Huandao Day 7

From Taipei to Hsinchu, the semiconductor capital of Taiwan…

Long exposure photo of New Taipei City Art Museum.
New Taipei City Art Museum. Photo: Zhen-Kang.
Distance 100 km
Ride time (with stops) 5 hours
Number of parochial baristas 1

Taipei’s only the fourth-largest city in Taiwan, but the Taipei metropolitan area—which includes Keelung and New Taipei Cities—has over 9 million people.

Today I rode west through this metropolis, then onwards to Taoyuan (2.2 million), and south to Taiwan’s Silicon Valley: Hsinchu City (450,000).

My journey was only 100km, but it was a mostly-urban ride that took three hours, or five with stops.

Photo taken from the point of view of a scooter rider waiting at traffic lights beneath a multi-level arrangement of overpasses in Taipei.
After enjoying uncharacteristically good weather in Keelung, I also struck uncharacteristically good weather in Taipei. It’s usually gloomier in winter.
Long exposure of the New Taipei City Art Museum, an avant-garde multi-story building that looks like a rectangular box clad in vertical round metal pipes.
I met a friend for coffee in New Taipei—a city that literally encircles Taipei—and followed him to the brand-new New Taipei City Art Museum. It’s a building that’s still under construction, but largely complete on the outside.
Close-up of some of the vertical round metal pipes used to enhance the exterior of the New Taipei City Art Museum.
The exterior’s covered in these hollow aluminum tubes.
A double-height space beneath a building, open to the outdoors, comprising multiple levels of tiled spaces with low concrete walls.
We could freely roam the lower floors, which are an open-air maze of different levels and spaces. We hit two dead-ends when trying to find our way out. The enclosed floors above are not yet open.
Photo looking across a public park and beneath an overbridge to the skyline of Taipei City in the distance. Taipei 101 is circled in the image.
Taipei 101—my favorite tall building—was visible in the distance. It’s 25km away in a straight line, or an hour by scooter. (Speed limits vary from 30–70km/h, but there are a lot of traffic lights.)
A large ceramic art installation, approximately five stories tall, in the middle of a grassy field. The installation looks like an unrefined clay vase.

------------------------------------------------

→ **PROBLEM TO SOLVE**: Reproduce the part of the Taipei-to-Hsinchu ride text starting at "Long exposure of" and ending at "round metal pipes.".

→ **SOURCE DATA**:

------------------------------------------------

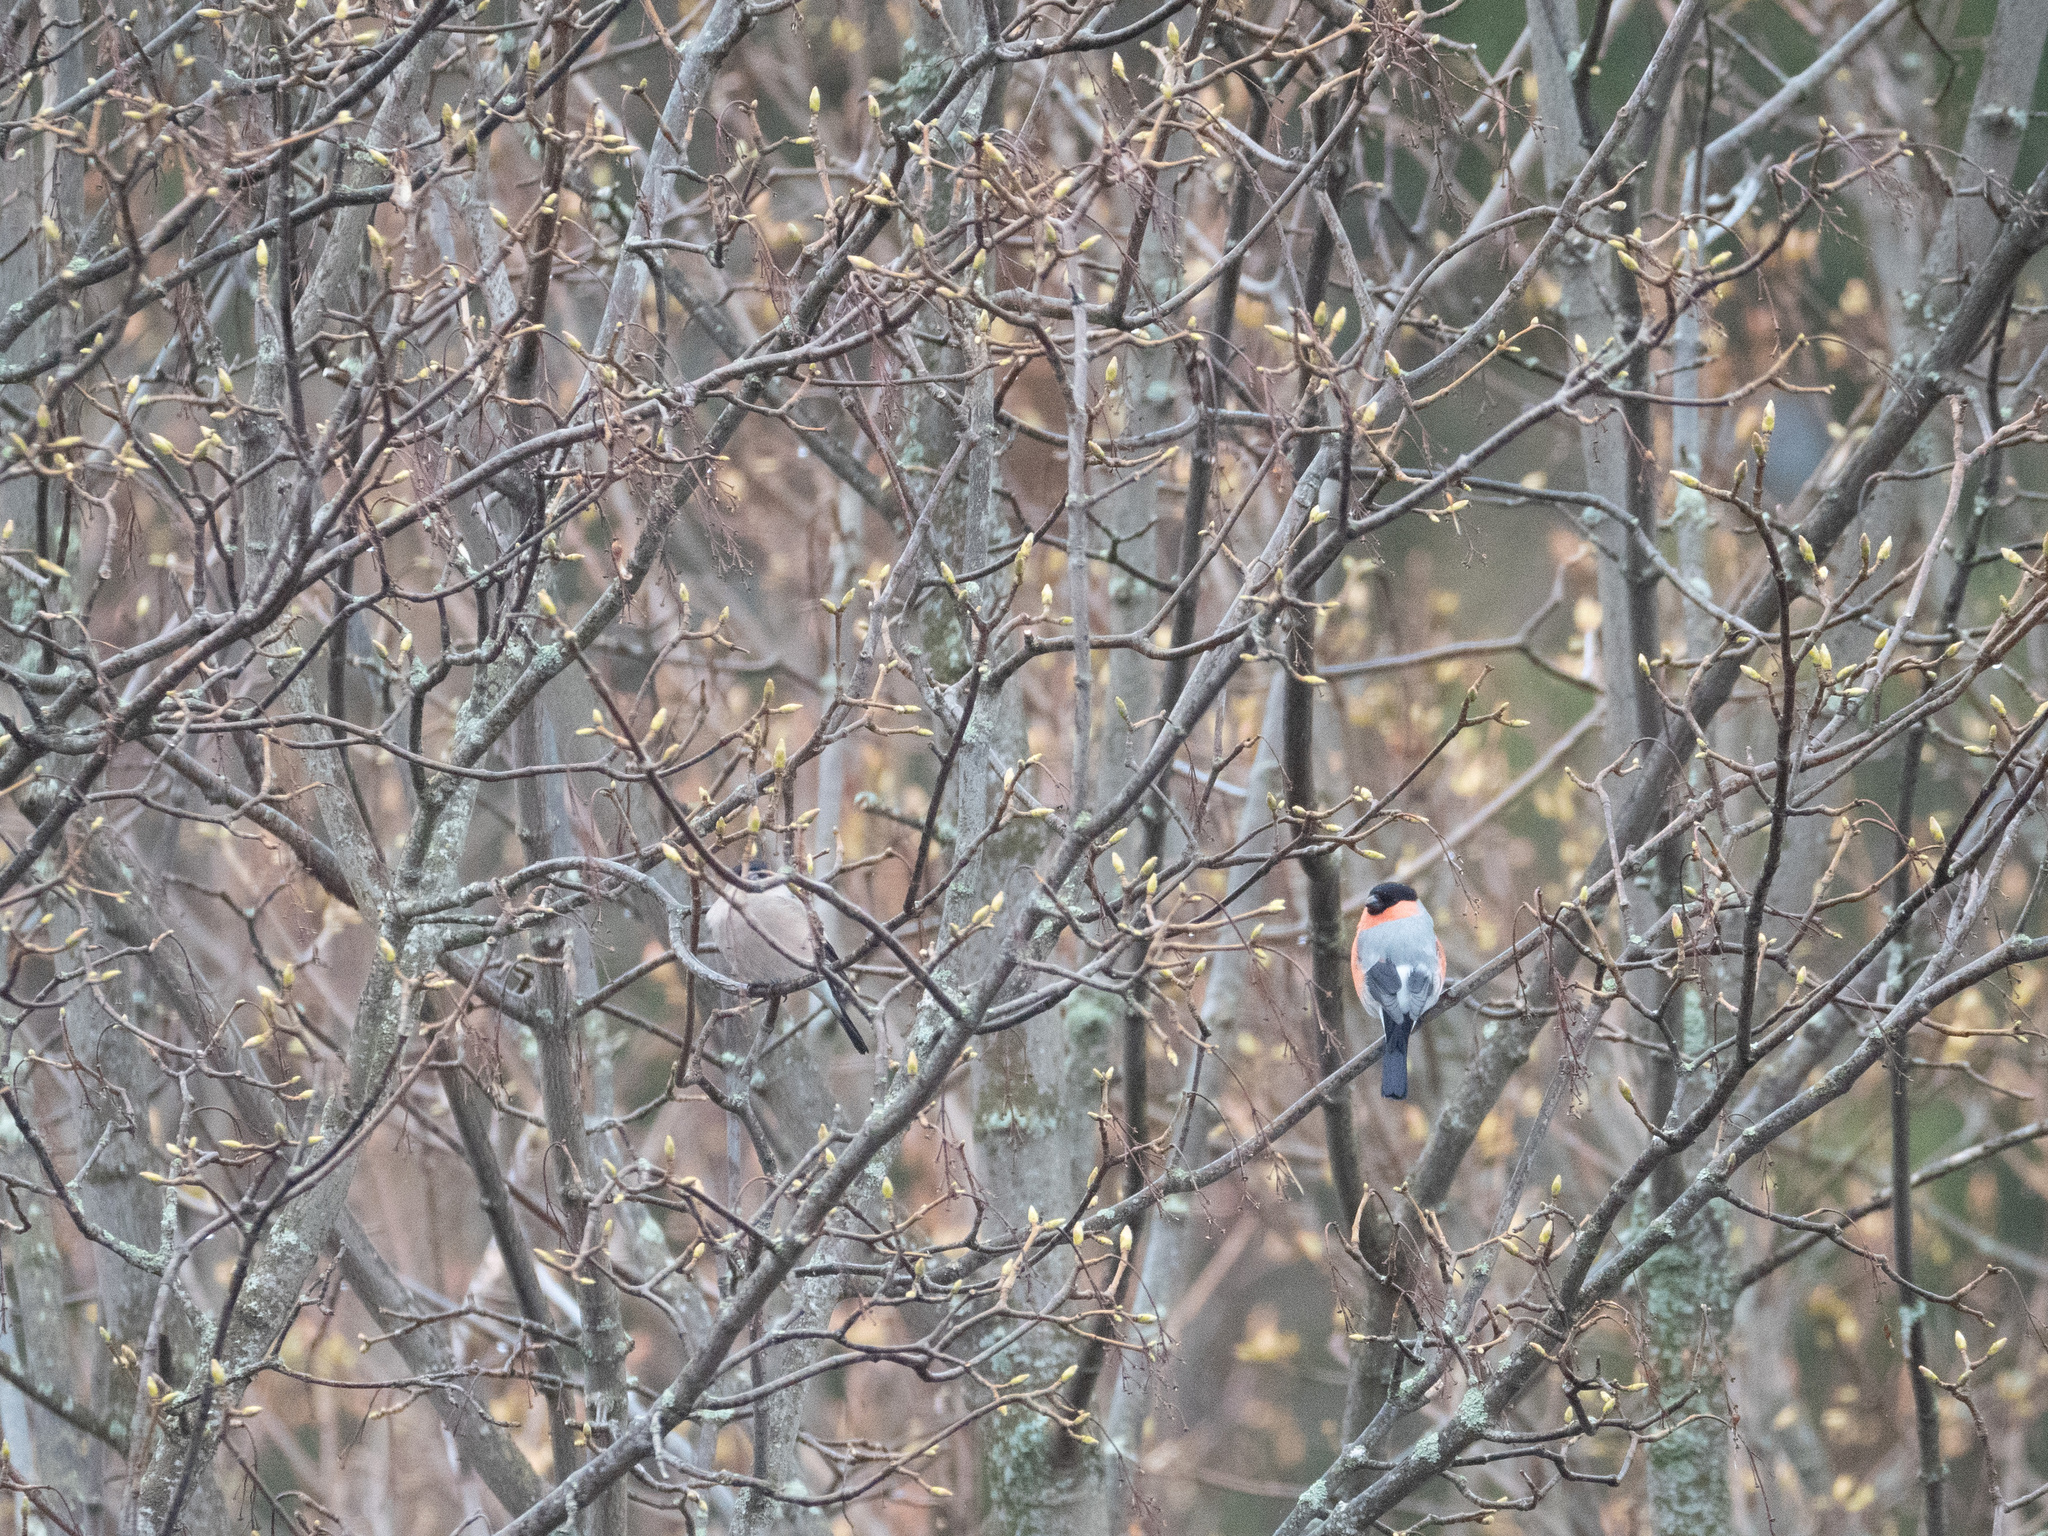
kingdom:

------------------------------------------------

→ **TASK SOLUTION**:
Long exposure of the New Taipei City Art Museum, an avant-garde multi-story building that looks like a rectangular box clad in vertical round metal pipes.